For the reason that we are in an environment of poverty, youths simply allow politicians to break their ranks by giving them peanuts but that cannot be equated with what the future holds for them.
“So, youths must strategise well and work together and have alliances with those who respect them and who know that they are a force to reckon with,” he said.
Deputy Vice-Chancellor (Administration), Prof. Liman on her part, said the youth must not allow themselves to be used in election processes, rather they should be active players.
“It is imperative that the youth participate in elections as they are usually used in a negative way in Nigeria. Nigeria has been perverted by poverty and other vices which we need to change. And if we need to change, the youth have to grab the mantle of leadership, they have to be aware, and be educated so that they would use their education to play a positive kind of leadership and politics that the country would be proud of. We need them to be aware of entrepreneurs so as to take Nigeria to the next level.”
Mr Kola Ogunbiyi, AFRICMIL Programme Officer said the programme was meant to improve the capacity of youth so as to make them positive change agents.
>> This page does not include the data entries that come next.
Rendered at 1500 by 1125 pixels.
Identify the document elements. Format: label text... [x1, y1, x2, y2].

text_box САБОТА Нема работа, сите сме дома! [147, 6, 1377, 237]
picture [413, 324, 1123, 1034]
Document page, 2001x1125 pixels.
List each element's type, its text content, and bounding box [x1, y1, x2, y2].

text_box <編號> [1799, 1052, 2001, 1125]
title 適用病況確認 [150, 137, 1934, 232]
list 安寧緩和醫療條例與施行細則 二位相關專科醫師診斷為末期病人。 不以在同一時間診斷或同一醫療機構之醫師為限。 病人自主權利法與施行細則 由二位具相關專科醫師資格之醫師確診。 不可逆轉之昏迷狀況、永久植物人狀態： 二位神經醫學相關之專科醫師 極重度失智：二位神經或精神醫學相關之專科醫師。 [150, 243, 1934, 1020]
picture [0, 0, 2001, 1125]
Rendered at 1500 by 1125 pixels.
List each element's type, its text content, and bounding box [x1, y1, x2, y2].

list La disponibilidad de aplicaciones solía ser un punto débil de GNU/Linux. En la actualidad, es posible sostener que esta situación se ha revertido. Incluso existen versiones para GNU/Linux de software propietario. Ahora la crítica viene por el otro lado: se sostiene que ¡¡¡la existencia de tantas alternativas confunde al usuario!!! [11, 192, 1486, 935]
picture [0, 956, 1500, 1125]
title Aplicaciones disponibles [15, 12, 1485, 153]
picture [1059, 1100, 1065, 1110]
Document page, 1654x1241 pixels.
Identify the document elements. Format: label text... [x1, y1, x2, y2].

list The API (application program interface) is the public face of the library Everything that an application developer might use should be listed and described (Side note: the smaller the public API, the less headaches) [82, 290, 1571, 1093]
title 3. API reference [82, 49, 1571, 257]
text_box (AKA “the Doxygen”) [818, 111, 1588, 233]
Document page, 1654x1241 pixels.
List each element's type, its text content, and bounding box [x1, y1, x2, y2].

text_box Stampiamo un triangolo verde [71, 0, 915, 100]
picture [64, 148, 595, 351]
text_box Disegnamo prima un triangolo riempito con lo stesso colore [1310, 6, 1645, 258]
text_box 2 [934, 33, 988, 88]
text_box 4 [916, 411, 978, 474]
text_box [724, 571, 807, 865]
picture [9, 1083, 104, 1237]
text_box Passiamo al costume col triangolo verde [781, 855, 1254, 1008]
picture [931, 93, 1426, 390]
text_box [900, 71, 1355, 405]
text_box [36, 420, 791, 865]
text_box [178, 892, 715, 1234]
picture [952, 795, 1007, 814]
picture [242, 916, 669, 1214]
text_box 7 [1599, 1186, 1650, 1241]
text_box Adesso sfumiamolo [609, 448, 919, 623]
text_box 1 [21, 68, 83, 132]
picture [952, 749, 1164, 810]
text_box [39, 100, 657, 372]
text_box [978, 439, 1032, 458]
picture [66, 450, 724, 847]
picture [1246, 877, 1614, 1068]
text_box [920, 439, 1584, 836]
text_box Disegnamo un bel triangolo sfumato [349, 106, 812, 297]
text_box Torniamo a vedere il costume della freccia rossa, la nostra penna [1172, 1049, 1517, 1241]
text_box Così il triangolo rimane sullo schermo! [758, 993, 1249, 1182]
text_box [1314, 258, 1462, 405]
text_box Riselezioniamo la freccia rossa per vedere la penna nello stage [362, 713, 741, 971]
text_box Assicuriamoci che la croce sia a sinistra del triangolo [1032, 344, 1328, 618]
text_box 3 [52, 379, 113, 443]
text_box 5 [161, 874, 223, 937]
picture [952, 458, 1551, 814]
He said: “We thought it was necessary to build the capacity of the youth in politics. It is just to encourage them not to be discouraged by what they see currently and also to prepare them for the future.
“If you look at the situation in Nigeria, they make the politics look like it is just for the rich alone. But if you don’t have knowledge that “this country belongs to all of us, and that this is how I can make my own contribution,” you won’t understand what you need to do as a youth and that was why we thought it very important to build their capacity at this level so as to prepare them for the future.”
Angela Odah, Programme Manager, Rosa Luxemburg Foundation, West Africa said it was not the responsibility of the government or the political elite to hand over power to the youth, rather “power should rightly be in the hands of the populace and the youth, especially in a country such as Nigeria with a very high population of youth who are the future of this country.
“Ideally, if we have youths that are politically conscious, they should be at the driver’s seat. Since the leaders are supposed to be accountable to the citizens and so they should be at the driver’s seat to hold people in the government accountable and ensure that whatever policies that are put in place, either politically, economically, or socially, are all towards the common good of the populace.”